The general rule of thumb should be to keep each mapping at its minimum with regards to the number of fields. If we are talking about a few additional fields, that is probably fine, but you never know over time how things diverge.

@spinscale Thanks for the help.

Remember that you can order index templates, allowing you to create a general low-order template to be used for all your indices and then higher order templates with more specialized mappings.

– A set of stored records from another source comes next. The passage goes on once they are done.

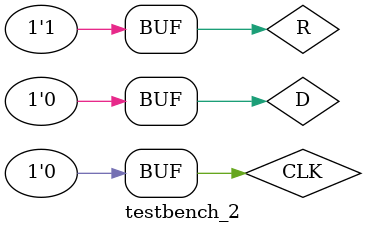
<source format=v>

module testbench_2();
	reg D,R, CLK;
	wire Q,NQ;
	
	
	d_latch_with_asynch_reset  d_latch_with_asynch_reset(.D(D),.R(R),.CLK(CLK),.Q(Q),.NQ(NQ));
	initial
		begin
		R=0; D=0;CLK =0;
		#10;
		D=1;CLK = 0;
		#10;
		D=1; CLK = 1;
		#10;
		D=1; CLK = 0;
		#10;
		D=0; CLK = 0;
		#10;
		D=1; CLK = 0;
		#10;
		D=0; CLK = 0;
		#10;
		D=0; CLK = 1;
		#10;
		D=0; CLK = 0;
		
		
		#100;
		D=1;CLK = 1;
		#10;
		D=1; CLK = 0;
		#10;
		R=1;
		
		#100;
		
		R=1; D=0;CLK =0;
		#10;
		D=1;CLK = 0;
		#10;
		D=1; CLK = 1;
		#10;
		D=1; CLK = 0;
		#10;
		D=0; CLK = 0;
		#10;
		D=1; CLK = 0;
		#10;
		D=0; CLK = 0;
		#10;
		D=0; CLK = 1;
		#10;		
		D=0; CLK = 0;
		
		end

endmodule

</source>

With your two different indices you could create three index templates with slightly different mappings - one general with all the common fields and two smaller templates with the fields unique to each index. For instance like this (assuming you're on ES7):

PUT /_template/ab_general
{
    "index_patterns" : ["ab*"],
    "order" : 0,
    "mappings" : {
         "field1": {
               "type": "text"
         },
         "field2" : {
               "type": "text"
         },
         "field4" : {
               "ignore_above": 256, 
               "type": "keyword"
         }
    }
}

This order 0 template will be applied to all new indices created with a name starting with "ab".

To specify the unique fields, simply create two order 1 templates with the desired mappings:

PUT /_template/abde
{
    "index_patterns" : ["abde*"],
    "order" : 1,
    "mappings" : {
         "field3" : {
               "ignore_above": 256, 
               "type": "keyword"
         }
    }
}

and

PUT /_template/abcd
{
    "index_patterns" : ["abcd*"],
    "order" : 1,
    "mappings" : {
         "field5" : {
               "ignore_above": 256, 
               "type": "keyword"
         }
    }
}

Since the index_patterns are different the last two can't both be applied to the same index, either the first one will match, when you create the "abde" index, or the latter will when you create "abcd". In both cases the order 0 template will also match and be applied first (as an order 0 template should) giving you the desired mapping for each of your indices.

The index template mechanism is very useful for "inheriting" fields or overriding defaults with more specialized mappings. I commonly use 3-4 templates in my clusters with all the general mappings in the order 0 template and then increasingly more specialized mappings in higher order templates. This makes it easy for me to maintain all my mappings and to extend them to support new types of indices.

@Bernt_Rostad Thanks for such a wonderful explanation. I think this helps for my use case.
Just another thing, speaking theoretically, should separate templates (in my case, separate order 1 templates) perform better in searching than a single big template?

The order 0 and 1 index templates will be blended into one mapping when a new index is created, so it doesn't really matter if you use several smaller or just one large index template. The end result will be the same so search speed will not be affected by the number templates used.

There are two reasons I prefer having several smaller rather than one large index template:

  1. It's easier to reuse smaller mappings for several types of indices in a cluster.
  2. It's easier to maintain mappings if a given field is defined in only one index template.

Thanks. Got it.

This topic was automatically closed 28 days after the last reply. New replies are no longer allowed.